What’s New in AI: Multimodal AI with Purvanshi Mehta
Published by O'Reilly Media, Inc.
Leveraging images, text, audio, and other data for general-purpose AI applications
Join host George Anadiotis and guest Purvanshi Mehta, cofounder of Lica World, for a discussion about multimodal AI and its applications. Trained on various types of data from text to images to audio and video, multimodal AI models are expanding the possibilities for the kinds of AI applications we can build.
New large AI models such as GPT-4, Gemini, and Claude 3 are all general-purpose multimodal foundational models. More specialized multimodal AI models, such as OpenAI’s yet-to-be-released Sora, which generates video from text, or Suno AI, which generates songs from text, are fueling the imagination with ways we might leverage AI to automate and augment tasks in robotics, entertainment, healthcare, manufacturing, and other industries.
George and Purvanshi discuss where this technology stands and share their thoughts on where the field is headed.
What’s New in AI gives you a chance to hear from leading minds in the field on topics such as generative AI, large language models, responsible AI, current regulations, and other developments as they appear.
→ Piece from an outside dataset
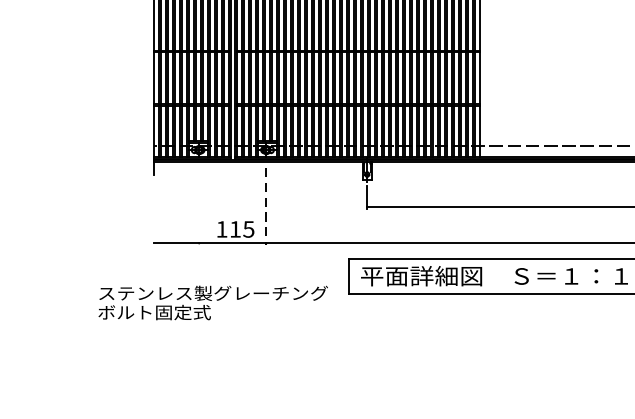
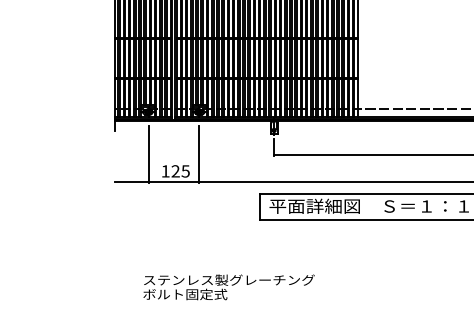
line: (199, 205) -> (148, 153), added
line: (265, 206) -> (198, 154), dashed -> solid
text: (235, 229) -> (175, 171), 115 -> 125
text: (212, 303) -> (228, 287), moved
Host George Anadiotis, founder of Linked Data Orchestration, and members of O’Reilly’s community of experts help you make sense of the bigger picture in AI and leverage emerging AI technologies to solve your organization’s most challenging problems.
What you’ll learn and how you can apply it
- Learn about state-of-the-art multimodal AI and technologies that you can leverage today
- Understand the specific techniques and skills needed to build multimodal AI systems
- Explore what’s in store for multimodal AI and how to keep up with the latest developments
This live event is for you because...
- You want to stay up-to-date on the latest developments and breakthroughs in the field of AI.
- You’re an AI practitioner who wants to expand your skills beyond one particular field of application.
Prerequisites
- Come with your questions for Purvanshi
- Have a pen and paper handy to capture notes, insights, and inspiration
Recommended follow-up:
- Read “Multimodal Foundation Models” (chapter 10 in Generative AI on AWS)
- Listen to “Now you see me—multimodality” (episode 9 of AI Unveiled)
- Watch Multilingual and Multimodal Prompt Engineering (on-demand course)
- Watch Enhancing Lakehouse Infrastructure for Multimodal AI (video)
Schedule
The time frames are only estimates and may vary according to how the class is progressing.
Thursday, June 6, 2024, at 8:00am PT / 11:00am ET
- Interactive discussion and Q&A (60 minutes)
Your Hosts and Guests
George Anadiotis
George Anadiotis’s got tech, data, and media and is not afraid to use them. An analyst, consultant, engineer, researcher, and writer, George also founded Linked Data Orchestration, Connected Data World, the Year of the Graph, and Cricket Hill. He’s a VentureBeat contributor and a coauthor of the first book on personal knowledge graphs.
Purvanshi Mehta
Purvanshi Mehta cofounded Lica World, a platform that specializes in multimodal content transformations. Lica converts long-form videos and documents into summary reels, blog posts, and podcasts with a single click. Previously, she developed and expanded multimodal and language models at Microsoft, integrating them into Office365 products. She contributed as a manager for Microsoft's AI for Good initiative, collaborating with Innovations for Poverty Action to enhance the Poverty Probability Index using multimodal data. She also worked on the Alexa AI natural language understanding team at Amazon Lab126 and at Luleå Technical University in Sweden and TU Kaiserslautern in Germany as a research scientist. Purvanshi has presented papers on probabilistic deep learning, graph learning, arithmetic word-problem solving, and language processing at prestigious conferences such as NeurIPS, IJCNLP, and WSDM.